Cagnottes en ligne : des sessions d’information pour éviter les fermetures abusives
Par crainte d’être accusés de proxénétisme, les sites de crowfunding ferment d'emblée les cagnottes d’aide aux TDS. Le député Raphaël Gérard envisage des actions pédagogiques à leur encontre.
Mieux informer les plateformes de crowfunding (Le Pot Commun, Leetchi, etc.) pour éviter les fermetures abusives de cagnottes ouvertes par les associations de santé communautaires.
C’est le projet que souhaite porter le député LREM Raphaël Gérard auprès de Cédric O, secrétaire d’Etat chargé du Numérique. En toile de fond, la mésaventure connue par l’association Grisélidis, lors du premier confinement (voir plus bas).
« Le Code Pénal et le Code de la Santé sont clairs : les associations de santé communautaires ne tombent pas sous le coup du proxénétisme passif ou de l’aide à la prostitution, puisqu’elles ont un objet social bien délimité, celui du l’accompagnement médico-social des TDS », détaille l’élu au téléphone.
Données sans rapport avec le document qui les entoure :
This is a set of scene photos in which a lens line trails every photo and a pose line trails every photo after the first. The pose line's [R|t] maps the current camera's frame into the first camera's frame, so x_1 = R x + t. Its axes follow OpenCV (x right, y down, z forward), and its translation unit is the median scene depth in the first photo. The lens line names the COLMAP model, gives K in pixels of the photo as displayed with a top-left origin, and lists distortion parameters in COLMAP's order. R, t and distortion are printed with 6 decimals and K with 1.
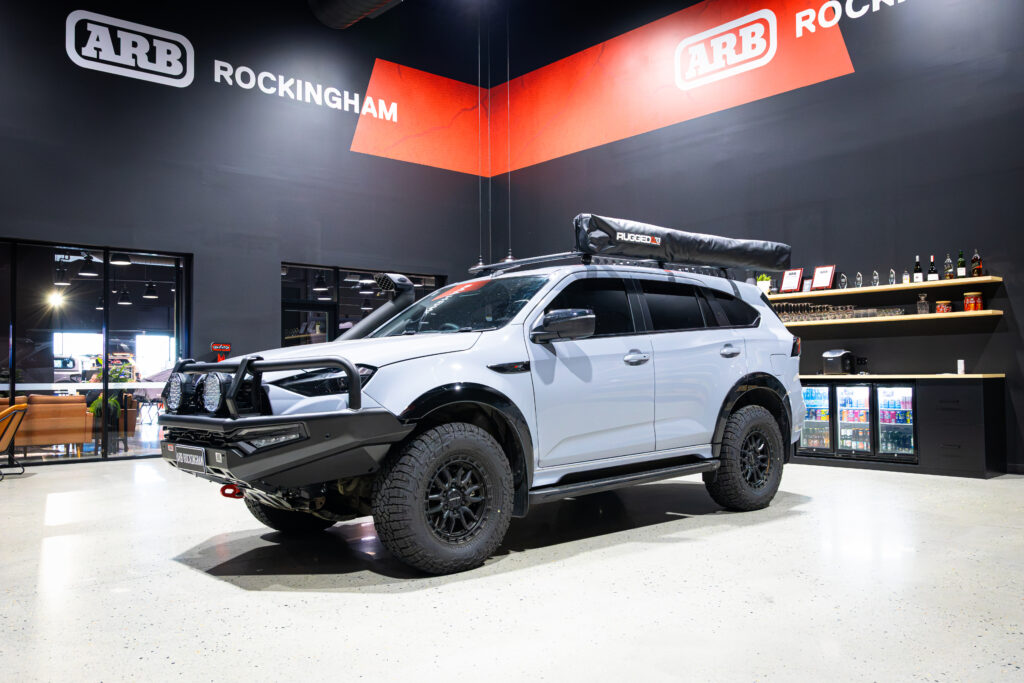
lens RADIAL K [[876.5, 0, 512.0], [0, 876.5, 341.5], [0, 0, 1]] dist [-0.016097, 0.002649]
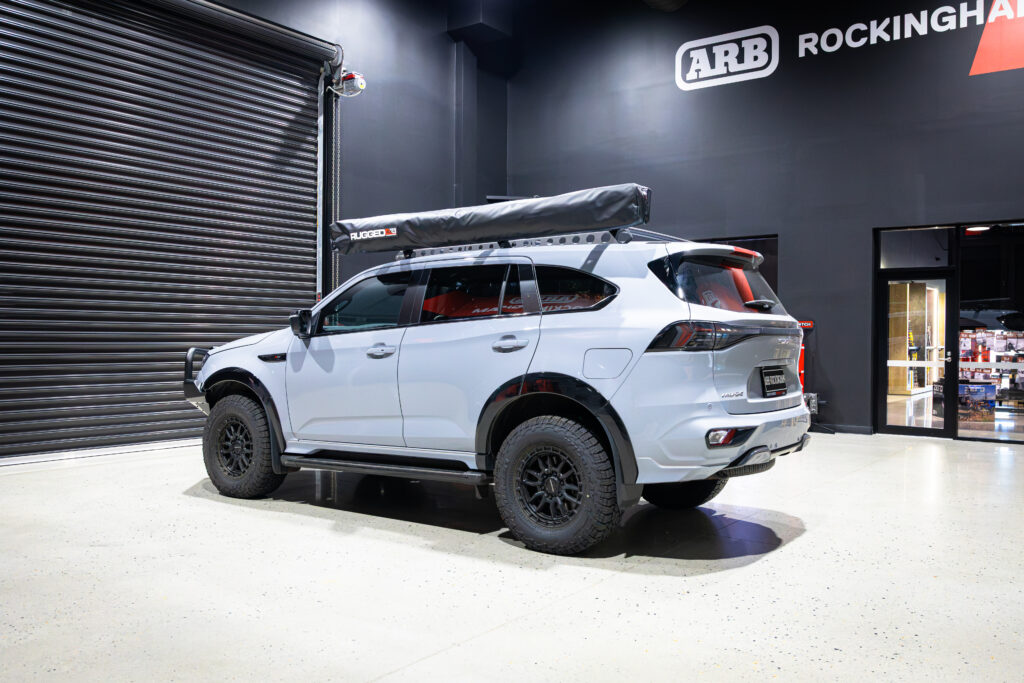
lens RADIAL K [[876.5, 0, 512.0], [0, 876.5, 341.5], [0, 0, 1]] dist [-0.016097, 0.002649]
pose [[0.199296, 0.015131, -0.979822, 1.227933], [0.030963, 0.999284, 0.021730, -0.010542], [0.979450, -0.034669, 0.198685, 0.996547]]
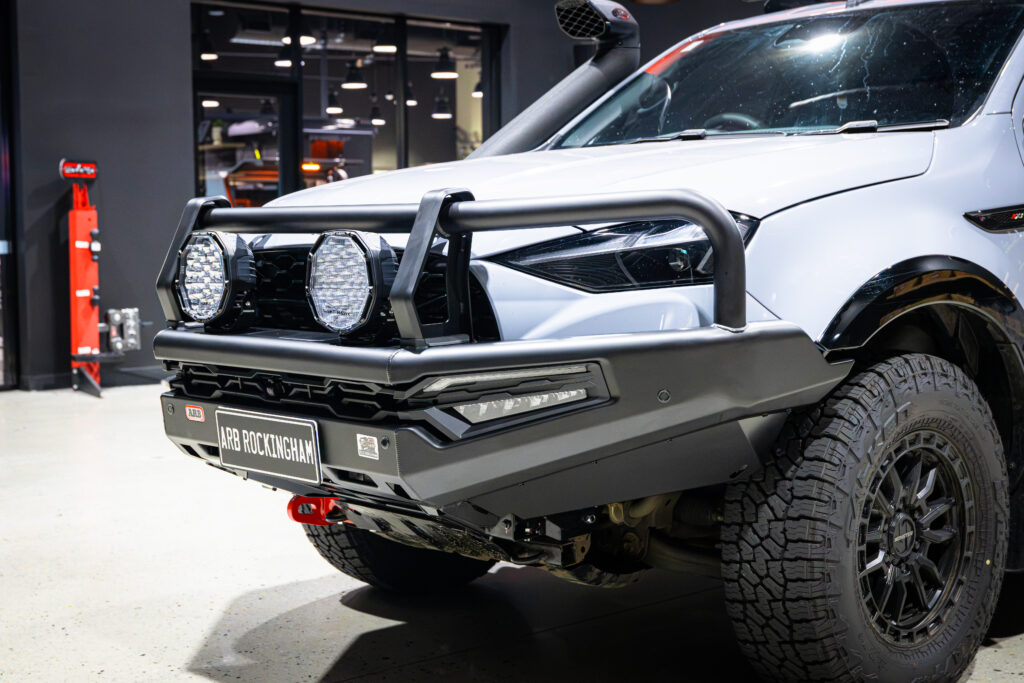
lens RADIAL K [[1589.1, 0, 512.0], [0, 1589.1, 341.5], [0, 0, 1]] dist [0.000560, -0.001701]
pose [[0.999899, -0.000637, 0.014217, -0.224625], [-0.000976, 0.993577, 0.113155, 0.002763], [-0.014197, -0.113157, 0.993476, 0.230364]]
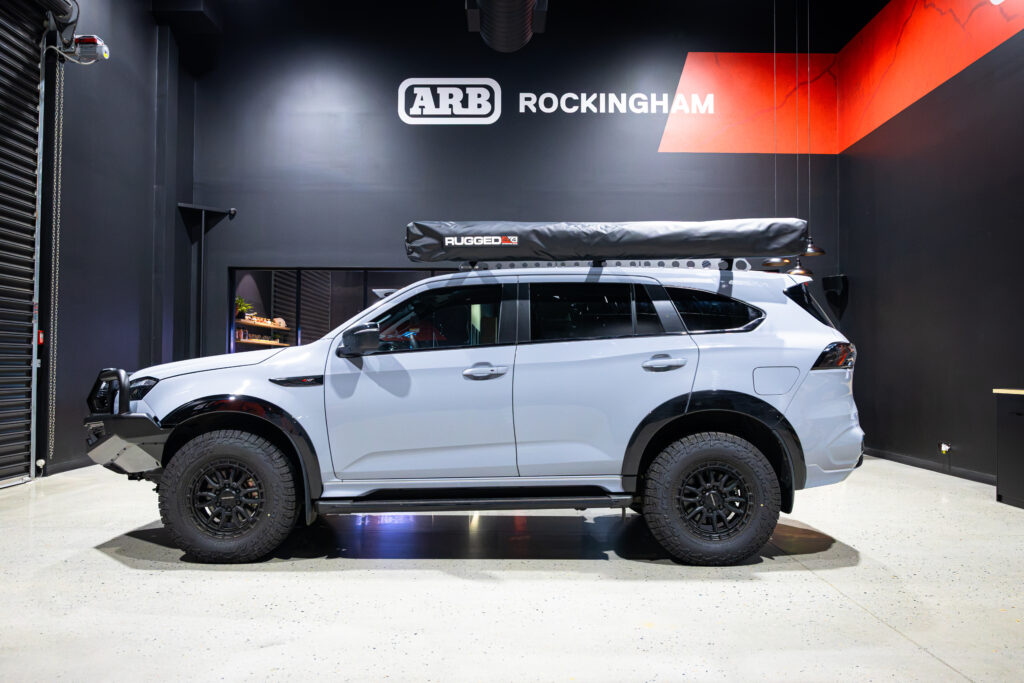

Car c’est bien là le nœud du problème. Par peur de poursuites au pénal, les plateformes ont tendance à réagir de manière disproportionnée, appliquant de manière excessive leur règlement pour justifier la fermeture des cagnottes. « Rétroactivement, elles comprennent qu’elles ont fait une bêtise. Mais elles ne l’assument pas. C’est une histoire de réputation. C’est très difficile d’obtenir une restitution des fonds, ou ne serait-ce qu’une explication », enchaîne le député. Dans le cas d’une cagnotte ouverte par un particulier, toujours dans l’objectif d’aider les TDS, la situation est plus compliquée car ce dernier ne dispose d’aucun statut.
Afin de connaître la position de l’administration sur le problème et sa proposition, Raphaël Gérard passera par la procédure dite de la question écrite. « La question, et la réponse, seront publiées au Journal Officiel. C’est une procédure plus longue et formelle qu’un simple échange de courriers entre parlementaires. »
« Une manière polie de dire qu’ils font la chasse aux putes »
Pour comprendre le projet de Raphaël Gérard, il faut remonter au premier confinement, début 2020. Suite à l’épidémie de Covid-19, une partie des TDS est confrontée à une baisse drastique de revenus, et à une extrême précarité. L’association Grisélidis décide d’ouvrir une cagnotte sur Le Pot Solidaire, succursale du Pot Commun, pour leur venir en aide. Très vite, 16 000€ sont récoltés.
Face à l’urgence de la situation, la structure pioche dans ses propres fonds, en espérant récupérer les dons par la suite. Mais rien ne se passe comme prévu. « Au mois de juin, j’ai demandé le versement de la somme sur le profil de l’asso’. Ils m’ont indiqué que le virement était validé », détaille June Charlot, médiateur santé chez Grisélidis. Mais l’argent n’arrivera jamais.
Pire : la plateforme commence a remboursé les donateurs.
« Certains nous ont appelé, ils ne comprenaient pas pourquoi. Nous n’avons reçu aucun message pour nous prévenir ! Mais le site n’a pas remboursé les donateurs dont la carte bancaire était expirée, il restait donc 2 000€. Le Pot Solidaire a proposé de nous les reverser, sans aucun protocole ni rien. »
Après plusieurs tentatives, Grisélidis reçoit enfin un début d’explication alambiquée : la superposition d’une injonction administrative et d’un surplus d’activité a entrainé une application irraisonnée de ses CGU (conditions générales d’utilisation). « Une manière polie de dire qu’ils font la chasse aux putes et qu’ils se sont plantés nous concernant. »
Reste que le site, lui, a tout de même prélevé sa commission de 4% sur chaque don effectué sans pour autant remplir sa mission. Se lancer dans une bataille juridique ? Pas d’actualité pour June : « C’est très chronophage, et nous sommes déjà très pris par nos actions. »
Note : nous avons tenté de joindre Le Pot Commun dans le cadre de cet article. Mis à part la promesse que notre demande a bien été transmise, nous n’avons reçu aucun retour.